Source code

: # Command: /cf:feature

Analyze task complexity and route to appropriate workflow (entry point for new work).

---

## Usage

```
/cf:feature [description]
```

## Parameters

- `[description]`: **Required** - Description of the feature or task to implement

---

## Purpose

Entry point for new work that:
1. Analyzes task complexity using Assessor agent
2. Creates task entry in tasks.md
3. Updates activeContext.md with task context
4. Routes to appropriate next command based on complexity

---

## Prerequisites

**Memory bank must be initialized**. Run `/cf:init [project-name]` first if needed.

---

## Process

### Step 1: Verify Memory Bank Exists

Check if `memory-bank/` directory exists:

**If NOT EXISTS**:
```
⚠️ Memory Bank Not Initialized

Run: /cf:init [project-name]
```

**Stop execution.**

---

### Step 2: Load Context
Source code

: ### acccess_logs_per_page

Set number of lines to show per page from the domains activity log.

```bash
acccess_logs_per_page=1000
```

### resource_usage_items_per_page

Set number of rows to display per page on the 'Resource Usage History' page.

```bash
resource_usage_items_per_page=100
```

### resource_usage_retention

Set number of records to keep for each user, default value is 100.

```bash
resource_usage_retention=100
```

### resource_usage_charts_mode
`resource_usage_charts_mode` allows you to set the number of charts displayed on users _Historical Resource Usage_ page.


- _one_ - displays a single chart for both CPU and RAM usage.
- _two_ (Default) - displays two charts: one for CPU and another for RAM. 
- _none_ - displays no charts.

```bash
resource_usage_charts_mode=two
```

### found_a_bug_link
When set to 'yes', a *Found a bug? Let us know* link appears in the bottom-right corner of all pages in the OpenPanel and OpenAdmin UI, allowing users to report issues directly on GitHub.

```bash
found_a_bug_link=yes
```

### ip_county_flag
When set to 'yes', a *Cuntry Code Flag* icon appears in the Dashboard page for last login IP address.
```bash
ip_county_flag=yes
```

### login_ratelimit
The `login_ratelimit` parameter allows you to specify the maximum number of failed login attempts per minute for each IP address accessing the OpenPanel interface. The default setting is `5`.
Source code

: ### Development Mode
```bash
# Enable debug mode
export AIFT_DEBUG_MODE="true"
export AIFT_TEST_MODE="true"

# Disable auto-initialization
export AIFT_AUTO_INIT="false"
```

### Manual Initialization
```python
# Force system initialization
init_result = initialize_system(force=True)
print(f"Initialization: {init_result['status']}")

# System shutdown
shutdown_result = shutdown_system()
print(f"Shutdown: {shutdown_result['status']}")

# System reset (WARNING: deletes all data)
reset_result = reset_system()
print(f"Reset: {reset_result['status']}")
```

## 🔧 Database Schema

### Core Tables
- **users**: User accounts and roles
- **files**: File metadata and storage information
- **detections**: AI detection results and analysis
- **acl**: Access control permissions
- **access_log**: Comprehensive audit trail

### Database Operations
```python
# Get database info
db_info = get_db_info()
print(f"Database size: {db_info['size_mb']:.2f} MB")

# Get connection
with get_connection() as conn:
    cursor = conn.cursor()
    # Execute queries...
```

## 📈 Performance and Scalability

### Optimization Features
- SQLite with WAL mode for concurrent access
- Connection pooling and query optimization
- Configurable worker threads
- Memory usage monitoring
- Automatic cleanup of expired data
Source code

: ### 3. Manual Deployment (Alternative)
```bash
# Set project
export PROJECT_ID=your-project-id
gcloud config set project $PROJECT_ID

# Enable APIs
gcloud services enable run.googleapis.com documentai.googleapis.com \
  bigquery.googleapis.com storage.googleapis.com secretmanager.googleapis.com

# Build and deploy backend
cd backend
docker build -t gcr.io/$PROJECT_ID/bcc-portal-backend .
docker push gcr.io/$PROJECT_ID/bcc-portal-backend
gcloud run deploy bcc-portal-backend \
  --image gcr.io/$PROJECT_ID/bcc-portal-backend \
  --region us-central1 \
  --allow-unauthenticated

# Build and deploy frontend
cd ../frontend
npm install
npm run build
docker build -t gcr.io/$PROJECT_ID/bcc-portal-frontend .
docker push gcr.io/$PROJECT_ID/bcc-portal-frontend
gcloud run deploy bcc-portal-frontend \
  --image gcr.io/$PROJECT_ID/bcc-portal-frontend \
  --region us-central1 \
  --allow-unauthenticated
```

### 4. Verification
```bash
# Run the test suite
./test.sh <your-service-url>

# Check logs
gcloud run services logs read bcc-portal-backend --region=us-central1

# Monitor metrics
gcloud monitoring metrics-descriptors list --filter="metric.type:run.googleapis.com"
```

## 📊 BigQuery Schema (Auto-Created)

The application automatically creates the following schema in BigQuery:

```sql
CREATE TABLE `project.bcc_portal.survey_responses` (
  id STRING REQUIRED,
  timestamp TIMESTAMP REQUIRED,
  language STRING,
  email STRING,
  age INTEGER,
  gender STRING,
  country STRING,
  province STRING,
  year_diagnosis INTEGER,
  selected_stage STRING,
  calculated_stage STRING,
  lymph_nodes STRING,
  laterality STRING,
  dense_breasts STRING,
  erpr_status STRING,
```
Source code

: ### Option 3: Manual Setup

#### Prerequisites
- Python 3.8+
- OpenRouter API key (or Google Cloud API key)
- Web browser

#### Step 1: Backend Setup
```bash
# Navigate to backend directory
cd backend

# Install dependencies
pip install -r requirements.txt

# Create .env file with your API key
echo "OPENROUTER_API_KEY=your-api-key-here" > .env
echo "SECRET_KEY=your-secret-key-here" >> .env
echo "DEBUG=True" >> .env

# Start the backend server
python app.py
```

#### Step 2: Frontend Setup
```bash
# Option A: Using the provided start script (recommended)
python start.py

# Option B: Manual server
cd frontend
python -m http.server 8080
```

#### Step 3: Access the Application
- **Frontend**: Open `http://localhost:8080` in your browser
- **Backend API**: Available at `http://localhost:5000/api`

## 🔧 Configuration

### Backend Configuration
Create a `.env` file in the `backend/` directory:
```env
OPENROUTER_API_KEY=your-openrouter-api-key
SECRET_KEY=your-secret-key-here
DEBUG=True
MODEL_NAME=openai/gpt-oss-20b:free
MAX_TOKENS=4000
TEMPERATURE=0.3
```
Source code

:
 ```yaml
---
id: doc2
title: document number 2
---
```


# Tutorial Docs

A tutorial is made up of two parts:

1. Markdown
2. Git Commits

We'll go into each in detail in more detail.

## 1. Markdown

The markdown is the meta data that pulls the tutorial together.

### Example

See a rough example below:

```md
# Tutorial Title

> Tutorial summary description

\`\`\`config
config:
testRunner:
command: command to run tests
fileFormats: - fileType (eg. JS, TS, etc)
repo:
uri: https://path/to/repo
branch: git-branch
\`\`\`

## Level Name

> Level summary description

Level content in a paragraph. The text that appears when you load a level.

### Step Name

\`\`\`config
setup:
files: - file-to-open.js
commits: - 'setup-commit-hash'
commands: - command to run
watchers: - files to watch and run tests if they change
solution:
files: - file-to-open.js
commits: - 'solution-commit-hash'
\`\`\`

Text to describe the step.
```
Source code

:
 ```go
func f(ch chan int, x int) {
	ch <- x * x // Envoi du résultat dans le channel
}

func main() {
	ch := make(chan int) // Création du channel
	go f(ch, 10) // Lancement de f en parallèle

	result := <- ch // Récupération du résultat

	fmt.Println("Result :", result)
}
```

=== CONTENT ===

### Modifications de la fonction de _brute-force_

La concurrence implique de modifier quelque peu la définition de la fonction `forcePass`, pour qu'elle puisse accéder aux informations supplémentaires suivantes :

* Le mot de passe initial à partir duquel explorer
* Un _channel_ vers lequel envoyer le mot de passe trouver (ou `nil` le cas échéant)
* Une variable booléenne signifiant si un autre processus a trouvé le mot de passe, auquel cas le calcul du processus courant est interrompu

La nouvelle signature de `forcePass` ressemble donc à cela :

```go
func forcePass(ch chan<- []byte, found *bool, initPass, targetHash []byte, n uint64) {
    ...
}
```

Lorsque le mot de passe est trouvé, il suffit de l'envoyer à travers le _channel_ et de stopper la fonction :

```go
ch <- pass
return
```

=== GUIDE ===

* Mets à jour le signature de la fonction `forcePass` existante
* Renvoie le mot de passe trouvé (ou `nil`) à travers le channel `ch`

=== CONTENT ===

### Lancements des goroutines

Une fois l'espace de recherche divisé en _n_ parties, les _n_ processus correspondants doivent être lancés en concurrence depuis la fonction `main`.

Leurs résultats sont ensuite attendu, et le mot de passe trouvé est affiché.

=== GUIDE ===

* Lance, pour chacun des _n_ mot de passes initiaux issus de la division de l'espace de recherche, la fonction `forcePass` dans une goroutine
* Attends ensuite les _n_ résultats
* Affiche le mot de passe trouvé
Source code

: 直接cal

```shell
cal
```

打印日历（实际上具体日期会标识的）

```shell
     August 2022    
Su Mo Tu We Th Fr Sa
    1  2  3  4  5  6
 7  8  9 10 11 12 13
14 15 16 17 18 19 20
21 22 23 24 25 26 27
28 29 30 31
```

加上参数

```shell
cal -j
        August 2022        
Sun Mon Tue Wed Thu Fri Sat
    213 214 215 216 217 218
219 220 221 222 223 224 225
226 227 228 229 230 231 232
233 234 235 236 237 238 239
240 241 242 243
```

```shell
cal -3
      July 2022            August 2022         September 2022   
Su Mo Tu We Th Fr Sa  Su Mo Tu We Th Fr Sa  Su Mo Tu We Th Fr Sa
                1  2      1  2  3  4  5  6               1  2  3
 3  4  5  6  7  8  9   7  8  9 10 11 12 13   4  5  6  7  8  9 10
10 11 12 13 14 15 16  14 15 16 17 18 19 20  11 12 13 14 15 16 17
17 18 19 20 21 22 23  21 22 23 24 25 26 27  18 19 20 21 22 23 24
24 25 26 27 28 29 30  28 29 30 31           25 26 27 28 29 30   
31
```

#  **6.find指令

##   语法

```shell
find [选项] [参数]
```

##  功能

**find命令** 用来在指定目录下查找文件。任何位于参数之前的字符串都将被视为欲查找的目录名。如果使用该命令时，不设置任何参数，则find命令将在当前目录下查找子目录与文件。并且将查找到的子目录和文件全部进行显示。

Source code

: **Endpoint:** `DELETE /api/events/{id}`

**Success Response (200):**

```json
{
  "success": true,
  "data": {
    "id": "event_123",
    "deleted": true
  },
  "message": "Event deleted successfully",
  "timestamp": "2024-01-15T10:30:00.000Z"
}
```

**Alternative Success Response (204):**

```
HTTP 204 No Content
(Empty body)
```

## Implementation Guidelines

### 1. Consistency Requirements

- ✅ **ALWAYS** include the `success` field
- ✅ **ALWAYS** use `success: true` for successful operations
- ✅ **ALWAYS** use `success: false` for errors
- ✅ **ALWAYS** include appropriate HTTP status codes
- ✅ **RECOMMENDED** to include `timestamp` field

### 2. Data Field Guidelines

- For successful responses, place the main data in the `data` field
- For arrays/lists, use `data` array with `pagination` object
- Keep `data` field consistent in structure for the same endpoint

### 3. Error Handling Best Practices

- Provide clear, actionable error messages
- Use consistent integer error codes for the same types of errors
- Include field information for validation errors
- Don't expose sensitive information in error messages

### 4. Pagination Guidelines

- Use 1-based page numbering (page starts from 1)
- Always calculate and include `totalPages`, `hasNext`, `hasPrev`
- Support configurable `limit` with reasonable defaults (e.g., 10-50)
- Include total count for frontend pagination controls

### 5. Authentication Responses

────────────────

Work task:
Write only the number of lines in the entries where the string "concurrence" occurs.

Exercise solution:
2